REFLEKSI PERLINDUNGAN ANAK, PASCA 25 TAHUN KONVENSI HAK ANAK

Jakarta (20/11) – Dalam rangka refleksi terhadap implementasi 25 tahun pasca ratifikasi Kovensi Hak Anak (KHA) di Indonesia, pada tanggal 20-22 November 2016 bertempat di Hotel Grand Sahid Jaya Jakarta akan diadakan Konferensi Nasional Perlindungan Anak yang dilakukan oleh ECPAT Indonesia bersama dengan Pusat Kajian Perlindungan Anak (PKPA), JARAK, Rumah Faye dan Gugah Nurani Indonesia.
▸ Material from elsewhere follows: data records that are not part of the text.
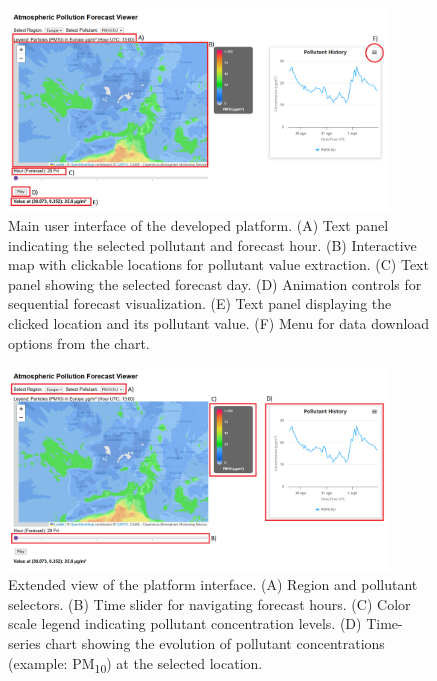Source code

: \begin{figure}[h]
	\centering
	\includegraphics[width=0.9\textwidth]{fig/resultados-interfaz-mapa.PNG}
	\caption{Main user interface of the developed platform.
		(A) Text panel indicating the selected pollutant and forecast hour. 
		(B) Interactive map with clickable locations for pollutant value extraction. 
		(C) Text panel showing the selected forecast day.  
		(D) Animation controls for sequential forecast visualization.
		(E) Text panel displaying the clicked location and its pollutant value.  
		(F) Menu for data download options from the chart.}
	\label{fig:interface}
\end{figure}

\begin{figure}[h]
	\centering
	\includegraphics[width=0.9\textwidth]{fig/resultados-interfaz-editada.PNG}
	\caption{Extended view of the platform interface. 
		(A) Region and pollutant selectors.
		(B) Time slider for navigating forecast hours. 
		(C) Color scale legend indicating pollutant concentration levels.
		(D) Time-series chart showing the evolution of pollutant concentrations (example: PM\textsubscript{10}) at the selected location.}
	\label{fig:interface-extra}
\end{figure}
“Pasca Implementasi ratifikasi KHA selama hampir 25 tahun menunjukan masih banyak anak-anak yang bekerja di lingkungan yang berbahaya hingga menjadikan mereka korban kekerasan, perdagangan dan eksploitasi. Selain itu, kurangnya akses kesehatan dan pendidikan, serta bagaimana buruknya hukum menanganani kasus bagi mereka dapat dikatakan bahwa masih belum terlaksanakan dengan baik karena kurangnya program dan strategis yang konkret.” Ucap Andy Ardian Program Manager ECPAT Indonesia di Jakarta (18/11)

Dilihat dari fakta yang ada dalam hasil pemantauan ECPAT Indonesia selama bulan Oktober 2016 terdapat 160 Korban eksploitasi seksual komersial anak eksploitasi seksual komersial anak (ESKA). Padahal sejak tahun 1990, Indonesia telah meratifikasi Konvensi Hak Anak (KHA) disertai dengan dua protocol tambahan pada tahun 2012, yaitu Protokol Opsional tentang Anak Berkonflik Senjata (OPAC) dan Opsional Protokol tentang Penjualan Anak, Pelacuran Anak dan Pornografi Anak (OPSC). PERPU (Peraturan Pemerintah Pengganti Undang-Undang) telah merevisi beberapa undang-undang yang terkait dengan perlindungan anak tentang pemberian hukuman tambahan bagi pelaku kejahatan seksual anak. Selain itu sejumlah regulasi tentang penanganan dan berbagai unit khusus serta layanan atas isu perlindungan anak korban kekerasan juga sudah dibentuk.

Konferensi ini juga bertujuan untuk membangun sistem koordinasi dan pelayanan perlindungan saksi dan korban dalam kasus kejahatan eksploitasi seksual komersial anak (ESKA). Selain itu juga untuk menemukan formula baru dalam mekanisme perlindungan anak-anak yang menjadi korban eksploitasi dan kekerasan.

Konferensi akan diadakan selama tiga hari, diawali dengan acara pembukaan pada tanggal 20 November 2016, dimana akan diadakan Konferensi Pers bersama oleh Lembaga Perlindungan Saksi dan Korban dengan pembicara yaitu Abdul Haris Semendawai (Ketua Lembaga Perlindungan Saksi dan Korban), Irwanto (Board of ECPAT Indonesia), Misran Lubis (Direktur PKPA), Ahmad Marzuki (Direktur Jarak) dan Faye Simanjuntak (Rumah Faye), Yongki Choi (Country Director Gugah Nurani Indonesia) dan Direktorat Jendral Rehabilitasi Sosial Kementerian Sosial Republik Indonesia. Konferensi ini direncanakan akan dihadiri lebih dari 200 peserta yang berasal dari pemerintahan, Lembag Swadaya Masyarakat (LSM) lokal ataupun internasional, sektor swasta, professional, peneliti, akademisi dan masyarakat.

Dalam Konferensi terdapat lima panel yang akan menjadi topik utama yang dibagi dalam dua hari. Tiga panel pertama diadakan pada 21 November 2016 yaitu Sistem Perlindungan Anak (SPA) di Indonesia dalam rangka melindungi anak dari praktik-praktik kekerasan dan eksploitasi terkait Tujuan Pembangunan Berkelanjutan, Perspektif Kebijakan dan Budget yang Responsif Anak di Indonesia dan Penerapan Prinsip Bisnis dan Hak Anak. Sedangkan dua sisa panel yang akan dilaksanakan pada 22 November 2016 adalah Implementasi pasca ratifikasi OPAC dan OPSC dan Model dan praktik-praktik baik dalam menangani masalah anak di Indonesia.   


Selain itu juga terdapat dua panel khusus yang terdiri dari Panel Akademis/Kajian Ilmiah dan Panel Anak. Panel Akademis/Kajian Ilmiah akan diselenggarakan parallel bersamaan dengan Panel ketiga dan/atau Panel keempat. SedangkanPanel Anak akan dilaksanakan secara bersamaan dengan Panel kelima dan menjadi bagian dari puncak penutup acara.